Planning out backpacking meals often starts as a simple process. “What do I want to eat?!” But by the time you’re packing up, suddenly you’re looking for extra space to stuff food and wondering if you’re bringing too much or too little. I keep a backpacking meal planner spreadsheet with ideas of what I’ve brought in the past. It’s part of my Backpacking Gear List spreadsheet, and it helps plan out backpacking food ideas and nutrition. This post is all about creating a backpacking meal plan, and ideas for packable, easy meals for backpacking – including breakfast, snacks, lunch, and dinner.
Backpacking Meal Plan
Here is an example of a backpacking meal plan for a weekend trip.
Backpacking Food Example for 3 Day / 2 Night Trip
|Day 1||home||2 Larabars, gummies||bagel & cream cheese||ramen, hard boiled egg, salmon jerky, chips, beer|
|Day 2||oatmeal, PB packet, freeze dried strawberries||ProBar Meal, gummies, Larabar||pita, cheese, hummus||backpacker meal, chips, chocolate, whiskey|
|Day 3||oatmeal, PB packet, freeze dried strawberries||Honeystinger, gummies, Sport Beans||pita, cheese, salami||home|
Planning backpacker food – weight vs calories:
My general rule of thumb, for a backpacking “meal” is: every half pound of food should average around 500 calories. With of course wiggle room for foods that bring you some extra joy and happiness. And while there’s no “right” way to plan backpacking food, those needing ultralight backpacking meals for thru-hiking usually need lighter weight foods. So here are some things to consider when planning your backpacking food.

SHORT TASK A — In the backpacking meal text, swap "spreadsheet" for "notebook" and reproduce the passage starting with "Planning out backpacking" and going on through "a weekend trip.".
SHORT TASK B — According to the backpacking meal text, for which meals or kinds of food does the post give packable meal ideas? List every one it names.
SHORT TASK C — Write a continuation of the backpacking meal planning text, beginning after its final sentence.
The data that follow are drawn from a separate source.

RECORDED INFORMATION —
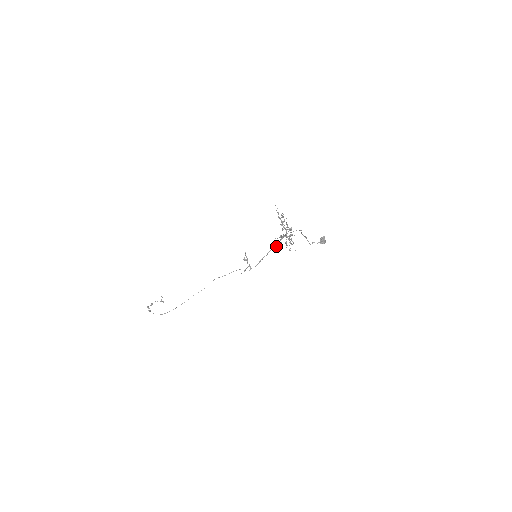
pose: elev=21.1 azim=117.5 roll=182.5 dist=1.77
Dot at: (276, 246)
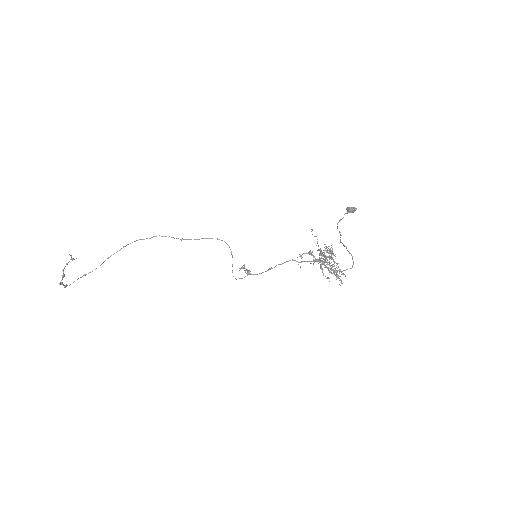
Dot at: (300, 262)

EXERCISE OUTPUT A —
Planning out backpacking meals often starts as a simple process. “What do I want to eat?!” But by the time you’re packing up, suddenly you’re looking for extra space to stuff food and wondering if you’re bringing too much or too little. I keep a backpacking meal planner notebook with ideas of what I’ve brought in the past. It’s part of my Backpacking Gear List notebook, and it helps plan out backpacking food ideas and nutrition. This post is all about creating a backpacking meal plan, and ideas for packable, easy meals for backpacking – including breakfast, snacks, lunch, and dinner.
Backpacking Meal Plan
Here is an example of a backpacking meal plan for a weekend trip.

EXERCISE OUTPUT B —
breakfast
snacks
lunch
dinner

EXERCISE OUTPUT C —
- Calories – Plan for a minimum of 2500 calories per day. With 3000-4000 (on average) for harder days. For me, that usually works out to 1500-2000 calories before dinner. 500-ish for breakfast, 200-300 morning snacking, 500-ish for lunch, and 200-300-ish for afternoon snacking. Then I make up for any extra hunger and calories with dinner, and pre/post dinner snacks, desserts, drinks.
- Carbs (includes sugars) – this is what your body needs to fuel itself to keep going. Most sports nutritionists recommend 60g carbs max per hr (for snacking) while actively exercising so your body can process the carbs and not have to work extra time.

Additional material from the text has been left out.